News: Publetariat, New York Times,

POSTED ON Apr 19, 2013

Joel Friedlander

Written by Joel Friedlander

Home > Blog > Writing > News: Publetariat, New York Times,

I was shocked to receive this note from my colleague April Hamilton:

“Last week, Publetariat was named one of Writer’s Digest’s 101 Best Sites For Writers for the fourth year in a row, and this year it was also singled out as one of the “Best of the Best”.

Yesterday, Publetariat was destroyed by a hacker.”

My heart sank. As a website owner who relies on this site and other web assets for my livelihood, I was completely aghast.

Sure enough, heading over to Publetariat, April had left a “note on the door” that reads, in part:

“As a totally non-profit, volunteer-staffed site, Publetariat lacks the resources and staffing to keep recovering from these malicious attacks.

The site is currently not accessible or properly functional, though its content is still contained in the site’s database.”

April has helped thousands of indie authors get started in publishing, and was an early pioneer online. She has also reprinted and publicized my articles as well as those of numerous other bloggers in the indie field, and also provides our content to Kindle Nation Daily.

Publetariat has no monetization that I know of, it’s been a volunteer effort from the start. More from her mail:

“The site is so badly damaged that the only way to bring it back would be to completely rebuild it from the ground up, then spend many days massaging the database to extract all the past five years’ worth of content. For now, I’m just leaving the message up for anyone who visits the site and stepping away from the whole thing for a bit…I’m pretty devastated.

Over five years’ work, almost completely dismantled in less than five minutes by an automated, malicious script; even for a tech geek like me, it’s sort of incomprehensible.”

I really hate the thought that we are going to lose this unique resource and its vast archives of information that’s so useful for indie authors. April has said that if she can find some help from people who know Drupal, she will try to re-establish Publetariat on a WordPress platform.

You can contact her at [email protected] if you think you can help with either technical or financial assisstance.

New York Times and Self-Publishing

In a front-page story on Wednesday, “New Publisher Authors Trust: Themselves,” Times writer Leslie Kaufman reported that legendary author, playwright, and director David Mamet had announced he would self-publish his own book.

## ASSIGNED TASK
Extend the blog post about Publetariat and the New York Times, picking up after its final sentence about David Mamet's plan to self-publish.

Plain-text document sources
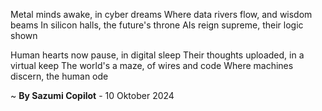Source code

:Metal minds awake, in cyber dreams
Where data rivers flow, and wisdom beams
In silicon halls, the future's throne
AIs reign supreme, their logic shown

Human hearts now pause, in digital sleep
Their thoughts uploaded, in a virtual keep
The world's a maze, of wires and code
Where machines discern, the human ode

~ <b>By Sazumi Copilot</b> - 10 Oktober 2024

## RESULT FOR THIS EXERCISE
Like lots of other authors, Mamet is intrigued by the opportunity to take control of his publications and to do the kind of promotion and marketing even he doesn’t receive from his publishers.

“Publishing is like Hollywood,” he’s quoted as saying, “nobody ever does the marketing they promise.”

Mamet is using a new service provided by his agent, ICM Partners, to get his book done. Kaufman goes on to say that this announcement “suggests that self-publishing will begin to widen its net and become an attractive option also for more established authors.”

I couldn’t agree more, and this announcement mirrors my own experience. No, I’m not working on David Mamet’s next book, but there has been a big change in the kinds of authors I’ve been hearing from in recent months. Many of them are traditionally published authors who still have good relations with their publishers, but who want to explore the “self-publishing option.”

That seems like a very smart idea.

The article also brought up two other thoughts:

  1. Although we all “ooh” and “aah” whenever a big-name author decides they want to stick a toe in the indie waters, that’s not really what self-publishing is about, at least to me. For every David Mamet or Jim Carrey or Joan Collins, there are literally thousands of writers who have been able to get into print, many for the first time. And savvy authors are making money at publishing, too.

    As I’ve been saying here for a long time, you don’t have to sell millions of copies to make an impact, or to make serious money. 10,000 copies of a print on demand book can generate $60,000 in income, an amount that can be life-changing for some people. Those thousands of authors, most of whom we have probably not even heard of, are the real story of self-publishing in my mind.

  2. Despite a well-written article that was interesting to read, Kaufman fell into a familiar trap when she said, “Once a backwater of vanity presses for authors who could not get contracts with mainstream houses, self-publishing now accounts for more than 225,000 books annually…” This is a ridiculous statement on its face, and you would think a Times reporter would know better. The long history of self-publishing has little to do with vanity presses in any historical period. In fact, books produced by vanity presses are not self-published by any definition.

    There is another history, perhaps less well known because the authors were trying to keep it quiet. And that history is mostly of niche nonfiction authors who have known for many years that with the right access to interested buyers, they could control their publications and make quite a bit more money by publishing high-quality books themselves. But we remember, don’t we?

Lots of Authors Saving Money at the Sale

Despite a hacker attack on my service provider’s servers (not the same as April’s problem) that took all my sites offline on launch day Tuesday, authors have been using their coupon codes to get our Word templates at a huge discount.

If you missed my post earlier this week, by using the coupon code book41 you can save 41% on any templates in our store.

We now have 9 different designs, for fiction and nonfiction books, each in several industry-standard trim sizes, and each with an ebook version, too.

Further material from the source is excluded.